_CONSIGNES DE TRAVAIL_:
• a. Relevez tous les numéros de sources distincts placés en fin de phrase dans l'extrait sur les nausées de la grossesse, du plus petit au plus grand.
• b. Prolongez l'extrait sur les nausées de la grossesse à partir de sa dernière phrase.

_EXTRAIT FOURNI_:

# # # #

Les auteurs d’une grande étude de base de données américaine estiment que l’augmentation des fentes labiales ou palatines serait de l’ordre de 3 cas additionnels pour 10 000 naissances exposées, soit une prévalence de 0.11%. La prévalence dans la population générale est de 0,08%.4, 8, 11

Dans les formes sévères d’hyperemesis gravidarum, l’ondansétron est parfois utilisé off-label. Par précaution et si cela est possible, nos sources recommandent d’éviter son utilisation durant le premier trimestre de la grossesse.5,11

Autres antagonistes 5HT3 – Peu ou pas de données

Il n’est pas possible de se prononcer sur la sécurité d’emploi de ces préparations pendant la grossesse (pas ou peu d’informations).5,11

Commentaire du CBIP

  • Les nausées et vomissements surviennent pendant l’organogenèse, une période cruciale de la grossesse. Or, il n’est pas évident d’évaluer les données disponibles chez la femme enceinte, étant donné leur nombre souvent limité et la faible qualité des preuves. De plus, les RCP adoptent souvent une position défensive (p.ex. « ne pas utiliser faute de données suffisantes ») qui ne fournit pas une grande aide.

# # # #

Entrées enregistrées

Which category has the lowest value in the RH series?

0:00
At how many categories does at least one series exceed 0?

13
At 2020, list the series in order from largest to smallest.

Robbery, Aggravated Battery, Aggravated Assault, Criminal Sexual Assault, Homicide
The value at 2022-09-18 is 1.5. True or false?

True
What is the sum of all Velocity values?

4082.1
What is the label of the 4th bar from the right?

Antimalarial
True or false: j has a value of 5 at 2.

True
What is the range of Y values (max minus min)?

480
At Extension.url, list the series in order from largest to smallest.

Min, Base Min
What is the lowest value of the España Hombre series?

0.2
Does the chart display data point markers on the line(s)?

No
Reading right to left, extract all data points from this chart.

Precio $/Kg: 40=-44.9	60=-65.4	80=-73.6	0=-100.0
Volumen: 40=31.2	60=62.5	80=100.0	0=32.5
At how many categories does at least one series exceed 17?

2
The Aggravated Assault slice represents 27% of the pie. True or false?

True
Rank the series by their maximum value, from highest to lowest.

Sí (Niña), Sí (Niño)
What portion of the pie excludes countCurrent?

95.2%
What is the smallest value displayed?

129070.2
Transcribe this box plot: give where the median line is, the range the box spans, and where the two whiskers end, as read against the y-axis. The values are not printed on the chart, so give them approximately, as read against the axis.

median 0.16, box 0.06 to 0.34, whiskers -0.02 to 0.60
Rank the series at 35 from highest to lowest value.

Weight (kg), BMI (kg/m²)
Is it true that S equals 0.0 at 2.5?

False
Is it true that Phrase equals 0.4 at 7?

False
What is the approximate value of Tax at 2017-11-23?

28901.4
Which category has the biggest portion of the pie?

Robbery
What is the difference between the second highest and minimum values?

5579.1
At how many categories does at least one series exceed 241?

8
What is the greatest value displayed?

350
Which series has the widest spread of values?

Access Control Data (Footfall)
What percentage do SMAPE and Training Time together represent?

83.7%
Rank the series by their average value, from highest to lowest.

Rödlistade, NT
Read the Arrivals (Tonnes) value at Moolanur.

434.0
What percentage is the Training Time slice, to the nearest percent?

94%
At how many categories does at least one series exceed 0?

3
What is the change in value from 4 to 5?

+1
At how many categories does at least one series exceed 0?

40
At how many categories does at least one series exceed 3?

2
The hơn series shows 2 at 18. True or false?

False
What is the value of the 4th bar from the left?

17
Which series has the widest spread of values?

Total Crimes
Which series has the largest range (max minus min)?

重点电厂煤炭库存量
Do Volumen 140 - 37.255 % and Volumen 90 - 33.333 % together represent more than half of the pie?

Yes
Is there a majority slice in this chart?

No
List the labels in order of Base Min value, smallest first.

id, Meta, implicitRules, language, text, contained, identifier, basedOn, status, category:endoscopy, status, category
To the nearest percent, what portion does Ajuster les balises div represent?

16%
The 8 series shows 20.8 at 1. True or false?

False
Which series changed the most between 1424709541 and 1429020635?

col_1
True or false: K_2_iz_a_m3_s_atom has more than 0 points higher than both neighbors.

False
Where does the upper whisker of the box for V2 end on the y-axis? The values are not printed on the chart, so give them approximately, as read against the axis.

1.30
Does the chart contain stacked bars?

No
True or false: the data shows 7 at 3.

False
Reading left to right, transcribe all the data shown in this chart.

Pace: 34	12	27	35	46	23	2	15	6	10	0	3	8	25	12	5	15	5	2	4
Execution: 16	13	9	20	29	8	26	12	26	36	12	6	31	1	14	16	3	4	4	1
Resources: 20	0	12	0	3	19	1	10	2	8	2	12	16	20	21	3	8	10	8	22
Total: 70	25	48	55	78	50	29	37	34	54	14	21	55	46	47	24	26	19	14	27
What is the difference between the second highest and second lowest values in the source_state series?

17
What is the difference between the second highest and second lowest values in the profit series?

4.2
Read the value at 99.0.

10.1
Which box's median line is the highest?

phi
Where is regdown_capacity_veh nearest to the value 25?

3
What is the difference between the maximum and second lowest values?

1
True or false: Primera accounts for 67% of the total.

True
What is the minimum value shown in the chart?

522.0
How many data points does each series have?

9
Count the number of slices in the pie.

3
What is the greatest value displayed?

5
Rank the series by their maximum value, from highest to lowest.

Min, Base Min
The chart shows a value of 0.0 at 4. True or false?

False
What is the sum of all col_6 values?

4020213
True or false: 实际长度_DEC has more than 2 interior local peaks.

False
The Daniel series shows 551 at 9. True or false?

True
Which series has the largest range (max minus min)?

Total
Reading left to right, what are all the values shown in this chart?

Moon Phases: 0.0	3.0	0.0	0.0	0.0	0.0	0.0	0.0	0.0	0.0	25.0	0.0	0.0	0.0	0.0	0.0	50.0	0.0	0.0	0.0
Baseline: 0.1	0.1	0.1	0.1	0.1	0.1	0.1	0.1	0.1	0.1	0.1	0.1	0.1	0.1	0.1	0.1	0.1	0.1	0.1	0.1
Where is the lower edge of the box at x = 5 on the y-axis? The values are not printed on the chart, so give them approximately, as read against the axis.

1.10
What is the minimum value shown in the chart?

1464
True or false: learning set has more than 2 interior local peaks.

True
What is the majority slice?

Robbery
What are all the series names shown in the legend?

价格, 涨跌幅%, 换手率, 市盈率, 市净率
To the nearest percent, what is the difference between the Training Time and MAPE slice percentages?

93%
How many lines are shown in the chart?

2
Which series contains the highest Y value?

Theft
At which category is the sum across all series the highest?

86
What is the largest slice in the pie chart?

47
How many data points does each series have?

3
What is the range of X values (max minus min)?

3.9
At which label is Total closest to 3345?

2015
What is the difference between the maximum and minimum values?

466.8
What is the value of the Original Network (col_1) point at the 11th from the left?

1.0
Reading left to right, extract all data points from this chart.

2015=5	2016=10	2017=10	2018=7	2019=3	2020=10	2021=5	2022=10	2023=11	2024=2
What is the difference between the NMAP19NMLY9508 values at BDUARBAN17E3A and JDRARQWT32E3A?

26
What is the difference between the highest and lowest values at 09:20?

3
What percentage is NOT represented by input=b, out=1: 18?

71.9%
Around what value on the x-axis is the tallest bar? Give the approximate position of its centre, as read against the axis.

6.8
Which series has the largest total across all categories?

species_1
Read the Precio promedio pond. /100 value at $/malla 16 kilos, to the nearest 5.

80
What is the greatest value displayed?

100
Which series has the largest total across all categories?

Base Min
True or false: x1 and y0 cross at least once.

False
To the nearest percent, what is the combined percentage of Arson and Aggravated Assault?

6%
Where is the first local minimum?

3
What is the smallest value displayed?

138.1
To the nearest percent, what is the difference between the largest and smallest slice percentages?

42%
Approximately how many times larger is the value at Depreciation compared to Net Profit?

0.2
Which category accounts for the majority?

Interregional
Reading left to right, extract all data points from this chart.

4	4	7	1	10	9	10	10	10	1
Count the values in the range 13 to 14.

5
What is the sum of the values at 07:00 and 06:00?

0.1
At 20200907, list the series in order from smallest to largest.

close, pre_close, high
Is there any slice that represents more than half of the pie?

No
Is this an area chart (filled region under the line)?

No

# # # #

_RÉPONSES_:
• a. 4, 5, 8, 11

• b.
    Le CBIP utilise donc également d’autres sources que le RCP pour évaluer la balance bénéfice-risque des traitements disponibles (voir Introduction 2.6. La rubrique « Grossesse et Allaitement »).

  • Sur base de nos sources, les mesures diététiques ou la prise de gingembre, figurent comme la première étape en cas de nausées et vomissements durant la grossesse.

  • En cas de nausées ou vomissements qui ne sont pas soulagés par ces mesures, un traitement médicamenteux peut être mis en place. La doxylamine (en association avec la pyridoxine) et la méclozine semblent être les options les mieux étayées.
    Le métoclopramide ou la dompéridone sont également une option, mais compte tenu du risque d’effets indésirables, elles ne peuvent être utilisées que pendant une courte période.

  • En cas de nausées ou vomissement sévères qui ne répondent pas aux autres traitements, l’ondansétron peut être envisagé en cas d’hyperemesis gravidarum, si possible après le premier trimestre de la grossesse.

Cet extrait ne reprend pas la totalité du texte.